Miles parcourus : 156 Mn a une moyenne de 6,5 nœuds.

Dimanche 16 Décembre

Position à minuit : 15°48,5 N et 39°15 W, à midi 15°28 N et 40°35 W.
Nous changeons d’heure et passons à UTC -2. Nous ne cessons de prendre de l’avance sur vous tous, et vous pouvez toujours essayer de pédaler pour nous rattraper. Nous avons enfin du beau temps. Aussitôt la chaleur se fait sentir. Et les panneaux solaires arrivent à charger à 100% les batteries : une première. Le vent baisse petit à petit, d’une moyenne de 6,7 nd la nuit, nous passons à moins de 6 nd, le soir. La journée est studieuse à bord, les enfants rattrapent le retard du CNED. A bord il y a une opération « crêpes » pour les féliciter, c’est un vif succès !
Miles parcourus : 154 Mn à une moyenne de 6,16 nd.

Lundi 17 décembre

Position à 0h (UTC-2) : 15°17 N et 41°51 W. A midi 15°09 N et  42°50 W
Le vent continue à descendre, nous remettons le moteur qui nous reste, en route. C’est le passage de la pétole (absence de vent) prévu par les fichiers météo. La bonne nouvelle c’est que vers 12h nous pouvons l’arrêter : le vent est revenu plus tôt, contrairement aux prévisions. A bord nous avons un récepteur AIS : un appareil qui permet de détecter tous les navires de commerce, de transport de passager, ou de l’armée qui ont l’obligation d’en être équipé, plus ceux qui veulent l’avoir. Vers 8h, notre AIS détecte un navire qui  nous rattrape  à une vitesse de 12nd, nous qui marchons au moteur à 5. Sur son identité nous savons qu’il s’appelle ICE, et que ce bateau moteur mesure 3m de long et 7 m de large.  Bizarre ! Nous nous disons qu’ils ont mal renseigné les cases. Par contre un si petit bateau si loin des côtes, il doit avoir de sacré réservoir. J’ai hâte de la voir. Le temps passe et vers 11h je le cherche par son relèvement (nombre de degré par rapport au Nord, indiquant une direction) avec les jumelles. Surprise il s’agit d’un navire de guerre ! Il fait plutôt 70 m que 7. En fait les militaires maquillent leur information … la route continue. Vers 15h, il y a des échanges en VHF, le voilier Français « Logona » que nous avions aperçus au port de Santa Cruz de Tenerife me demande la météo. Ca tombe bien, je vais lancer une requête. Enfin cette journée nous verra remonter à bord notre 6ème et plus grosse dorade coryphène : 72 cm et 2,7 kg. Par contre, nous  perdons encore 2 leurres. La moralité c’est qu’il faut que nous
prenions plus gros pour le grand large. Certains poissons ont cassé des bas de ligne en acier ! Certes c’était du petit mais quand même.
Miles parcourus : 123 Mn, c’est faible.  5,12 nd de moyenne.

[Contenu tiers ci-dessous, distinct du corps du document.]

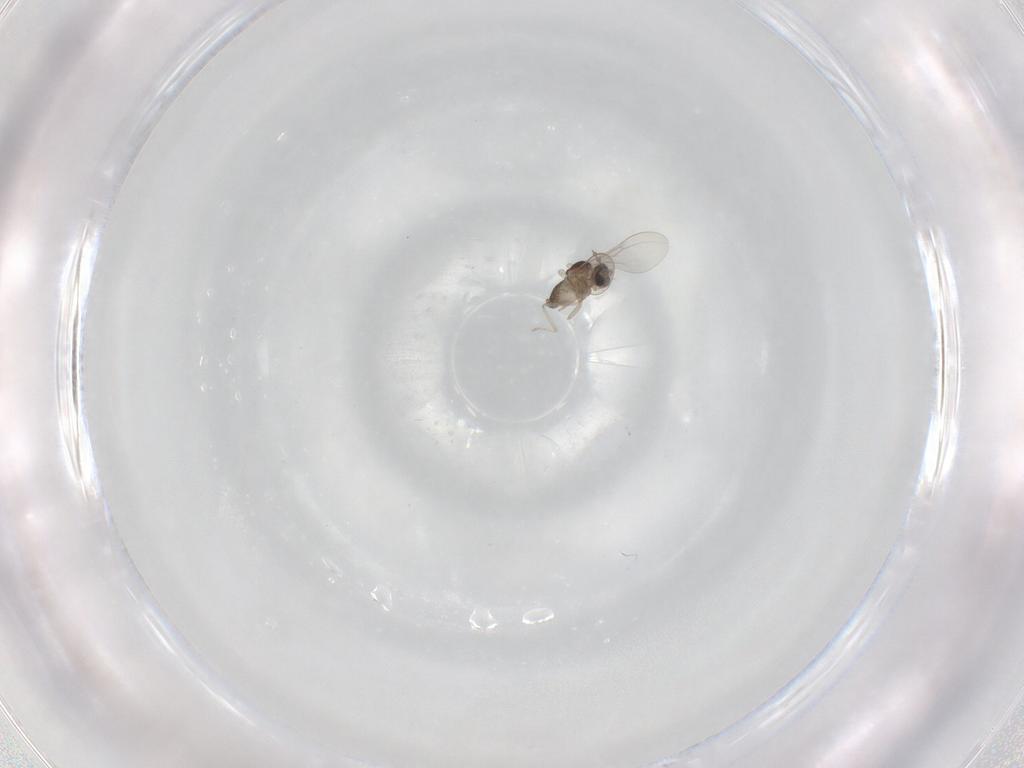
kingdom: Animalia
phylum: Arthropoda
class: Insecta
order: Diptera
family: Cecidomyiidae
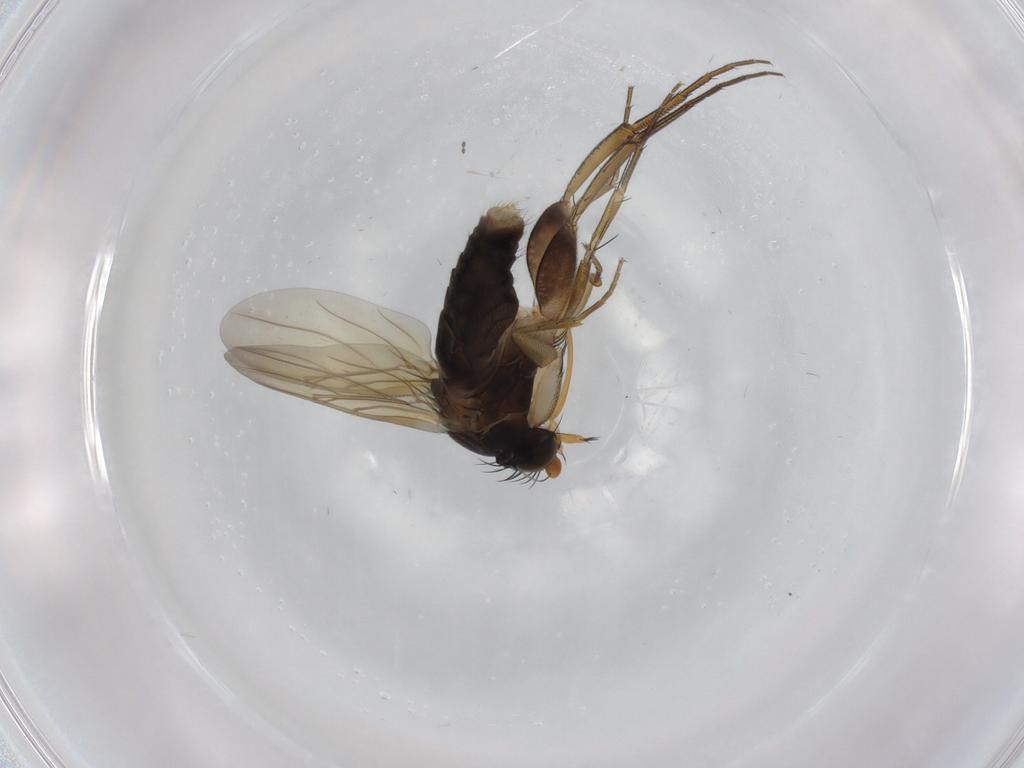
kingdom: Animalia
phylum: Arthropoda
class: Insecta
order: Diptera
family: Phoridae
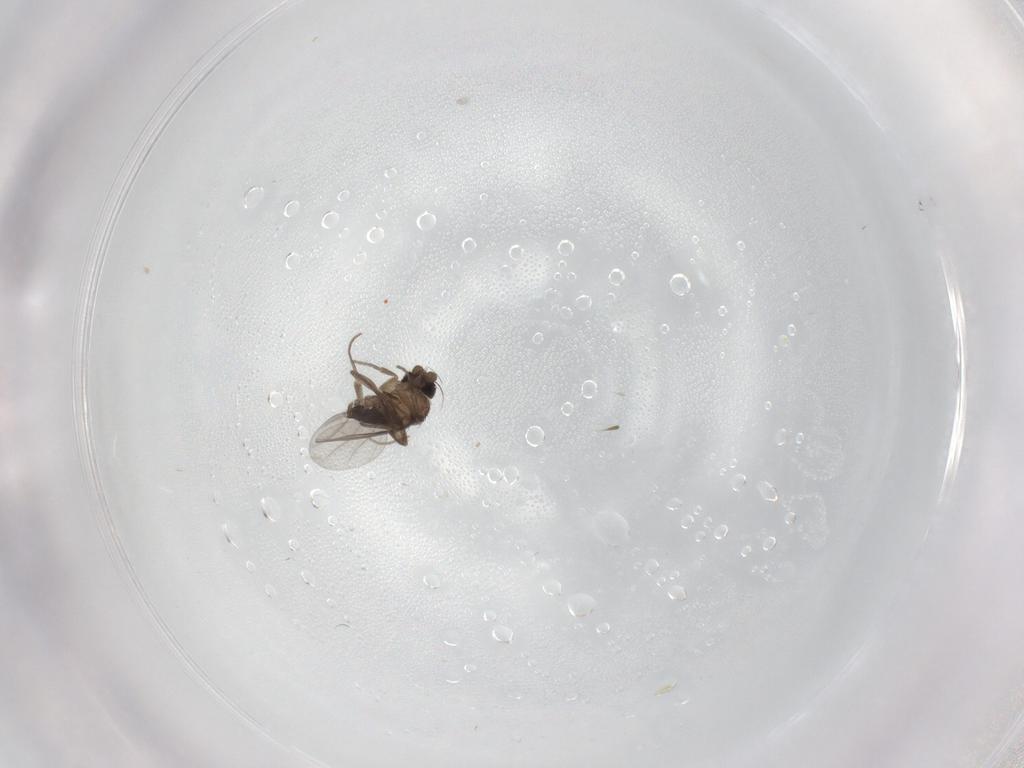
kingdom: Animalia
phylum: Arthropoda
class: Insecta
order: Diptera
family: Phoridae
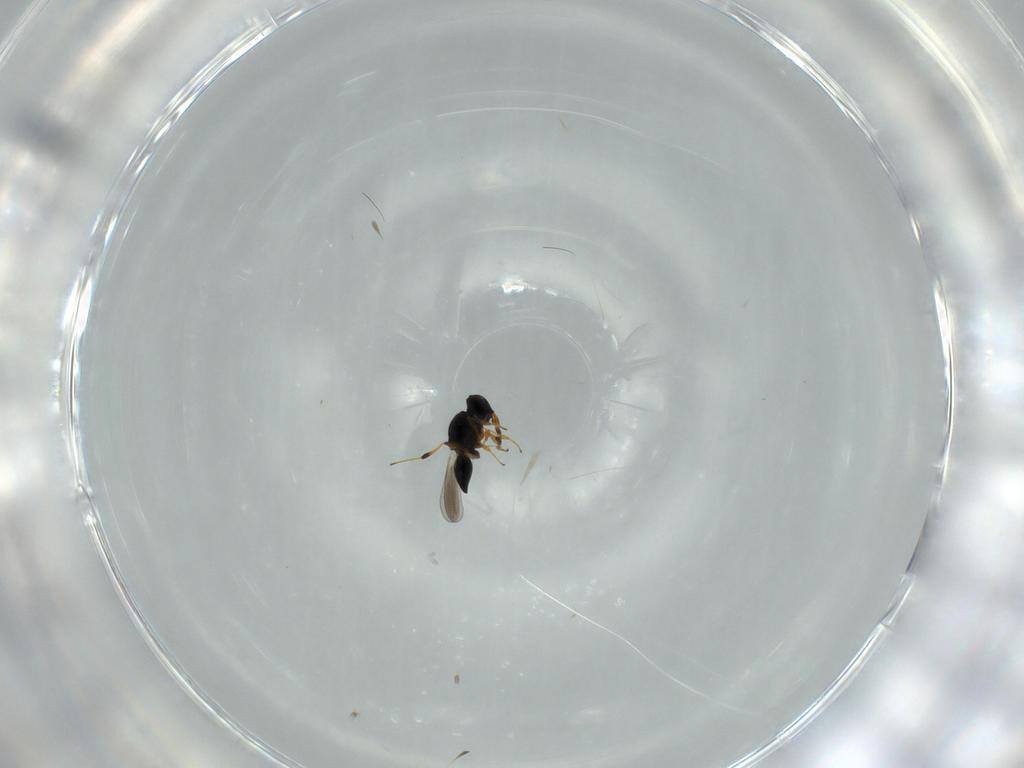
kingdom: Animalia
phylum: Arthropoda
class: Insecta
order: Hymenoptera
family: Platygastridae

Petits calculs d’ETA (Estimated Time of Arrival): Si nous voulons arriver le 25 Décembre à midi, il nous faut parcourir 137 Mn par jour. Soit une moyenne de 5,7 nd.
Si nous voulons arriver le 24 Décembre à midi il nous faut faire 151 Mn par jour, soit une moyenne de 6,3 nd. Les paris sont ouverts.

Mardi 18 décembre
A minuit (UTC -2) nous touchons le vent idéal : 18/20 nd. Mais cela ne durera pas.
Position 14°57 N et 43°56 W.
A 7h, je note sur notre livre de bord qu’il ne nous reste que 1000 Mn à faire (1852km). Avec Lucas au réveil nous dé tangonons, empannons et re tangonons … vous connaissez la musique. A midi notre position est 14°53 N et 45°07 W. La journée est grise, nous avons même des grains. Le vent est plus faible que celui annoncé, je suis obligé de temps en temps de faire du moteur, avec parcimonie, car il ne me reste plus que l’équivalent de 30 heures. Les enfants savent maintenant reporter des points sur la carte, et je leur apprend, à partir de celle ci à donner un cap ou à en déduire un. Nous avons aussi refait des crêpes, elles avaient un goût de trop peu. Notre dernière position à 18h UTC -2 est : 14° N et 45° W, nous nous traînons à 3 nds de moyenne, cela sera la plus faible moyenne. Tant pis pour arriver avant Noël, même si tout n’est pas perdu. Ce n’est pas grave personne ne nous attend, en fait, et même si nous serons content d’arriver, nous avons le privilège de ne pas être pressé. Quel luxe messieurs dames !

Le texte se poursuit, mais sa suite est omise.